START DATA SUPPLIED

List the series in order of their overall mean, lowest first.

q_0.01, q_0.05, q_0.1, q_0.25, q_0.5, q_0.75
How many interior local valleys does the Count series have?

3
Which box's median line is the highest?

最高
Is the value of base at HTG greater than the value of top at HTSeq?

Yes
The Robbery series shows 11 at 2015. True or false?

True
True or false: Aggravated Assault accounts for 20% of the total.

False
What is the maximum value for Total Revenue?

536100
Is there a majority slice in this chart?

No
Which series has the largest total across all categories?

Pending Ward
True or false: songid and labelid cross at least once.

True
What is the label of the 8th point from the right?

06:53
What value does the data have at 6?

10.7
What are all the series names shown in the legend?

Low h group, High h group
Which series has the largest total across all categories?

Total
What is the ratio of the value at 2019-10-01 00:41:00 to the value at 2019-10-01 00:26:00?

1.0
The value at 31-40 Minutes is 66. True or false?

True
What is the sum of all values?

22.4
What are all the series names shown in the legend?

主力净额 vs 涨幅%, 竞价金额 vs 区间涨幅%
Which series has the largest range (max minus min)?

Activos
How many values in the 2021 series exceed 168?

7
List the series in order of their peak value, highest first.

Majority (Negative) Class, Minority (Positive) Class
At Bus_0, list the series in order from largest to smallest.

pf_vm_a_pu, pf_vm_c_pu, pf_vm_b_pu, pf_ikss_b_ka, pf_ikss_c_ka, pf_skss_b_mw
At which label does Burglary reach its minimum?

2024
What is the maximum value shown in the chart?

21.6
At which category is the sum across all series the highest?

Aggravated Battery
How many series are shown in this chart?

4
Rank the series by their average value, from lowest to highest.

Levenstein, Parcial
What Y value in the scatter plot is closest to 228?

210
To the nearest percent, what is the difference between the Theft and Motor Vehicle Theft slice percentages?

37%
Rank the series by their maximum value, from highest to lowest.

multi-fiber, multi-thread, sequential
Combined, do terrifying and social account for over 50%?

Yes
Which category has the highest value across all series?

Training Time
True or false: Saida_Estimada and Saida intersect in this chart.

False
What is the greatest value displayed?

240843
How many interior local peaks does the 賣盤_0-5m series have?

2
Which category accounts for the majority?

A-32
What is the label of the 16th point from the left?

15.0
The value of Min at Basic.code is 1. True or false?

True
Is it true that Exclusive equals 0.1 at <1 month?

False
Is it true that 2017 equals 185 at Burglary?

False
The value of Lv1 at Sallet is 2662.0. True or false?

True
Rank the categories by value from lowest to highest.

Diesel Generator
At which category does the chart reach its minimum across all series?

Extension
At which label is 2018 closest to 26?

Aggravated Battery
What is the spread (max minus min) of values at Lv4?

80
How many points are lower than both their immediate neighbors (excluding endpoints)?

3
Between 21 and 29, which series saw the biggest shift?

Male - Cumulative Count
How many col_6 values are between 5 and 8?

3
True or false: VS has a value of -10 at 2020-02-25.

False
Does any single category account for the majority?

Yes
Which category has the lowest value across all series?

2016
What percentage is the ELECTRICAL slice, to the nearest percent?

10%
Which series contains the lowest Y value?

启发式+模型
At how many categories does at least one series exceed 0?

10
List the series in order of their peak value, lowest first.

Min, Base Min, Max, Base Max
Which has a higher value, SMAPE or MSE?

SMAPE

END DATA SUPPLIED

PROBLEM STATEMENT:
Update these lines by changing each occurrence of "largest total" to "greatest sum", leaving everything else the same.

TASK SOLUTION:
List the series in order of their overall mean, lowest first.

q_0.01, q_0.05, q_0.1, q_0.25, q_0.5, q_0.75
How many interior local valleys does the Count series have?

3
Which box's median line is the highest?

最高
Is the value of base at HTG greater than the value of top at HTSeq?

Yes
The Robbery series shows 11 at 2015. True or false?

True
True or false: Aggravated Assault accounts for 20% of the total.

False
What is the maximum value for Total Revenue?

536100
Is there a majority slice in this chart?

No
Which series has the greatest sum across all categories?

Pending Ward
True or false: songid and labelid cross at least once.

True
What is the label of the 8th point from the right?

06:53
What value does the data have at 6?

10.7
What are all the series names shown in the legend?

Low h group, High h group
Which series has the greatest sum across all categories?

Total
What is the ratio of the value at 2019-10-01 00:41:00 to the value at 2019-10-01 00:26:00?

1.0
The value at 31-40 Minutes is 66. True or false?

True
What is the sum of all values?

22.4
What are all the series names shown in the legend?

主力净额 vs 涨幅%, 竞价金额 vs 区间涨幅%
Which series has the largest range (max minus min)?

Activos
How many values in the 2021 series exceed 168?

7
List the series in order of their peak value, highest first.

Majority (Negative) Class, Minority (Positive) Class
At Bus_0, list the series in order from largest to smallest.

pf_vm_a_pu, pf_vm_c_pu, pf_vm_b_pu, pf_ikss_b_ka, pf_ikss_c_ka, pf_skss_b_mw
At which label does Burglary reach its minimum?

2024
What is the maximum value shown in the chart?

21.6
At which category is the sum across all series the highest?

Aggravated Battery
How many series are shown in this chart?

4
Rank the series by their average value, from lowest to highest.

Levenstein, Parcial
What Y value in the scatter plot is closest to 228?

210
To the nearest percent, what is the difference between the Theft and Motor Vehicle Theft slice percentages?

37%
Rank the series by their maximum value, from highest to lowest.

multi-fiber, multi-thread, sequential
Combined, do terrifying and social account for over 50%?

Yes
Which category has the highest value across all series?

Training Time
True or false: Saida_Estimada and Saida intersect in this chart.

False
What is the greatest value displayed?

240843
How many interior local peaks does the 賣盤_0-5m series have?

2
Which category accounts for the majority?

A-32
What is the label of the 16th point from the left?

15.0
The value of Min at Basic.code is 1. True or false?

True
Is it true that Exclusive equals 0.1 at <1 month?

False
Is it true that 2017 equals 185 at Burglary?

False
The value of Lv1 at Sallet is 2662.0. True or false?

True
Rank the categories by value from lowest to highest.

Diesel Generator
At which category does the chart reach its minimum across all series?

Extension
At which label is 2018 closest to 26?

Aggravated Battery
What is the spread (max minus min) of values at Lv4?

80
How many points are lower than both their immediate neighbors (excluding endpoints)?

3
Between 21 and 29, which series saw the biggest shift?

Male - Cumulative Count
How many col_6 values are between 5 and 8?

3
True or false: VS has a value of -10 at 2020-02-25.

False
Does any single category account for the majority?

Yes
Which category has the lowest value across all series?

2016
What percentage is the ELECTRICAL slice, to the nearest percent?

10%
Which series contains the lowest Y value?

启发式+模型
At how many categories does at least one series exceed 0?

10
List the series in order of their peak value, lowest first.

Min, Base Min, Max, Base Max
Which has a higher value, SMAPE or MSE?

SMAPE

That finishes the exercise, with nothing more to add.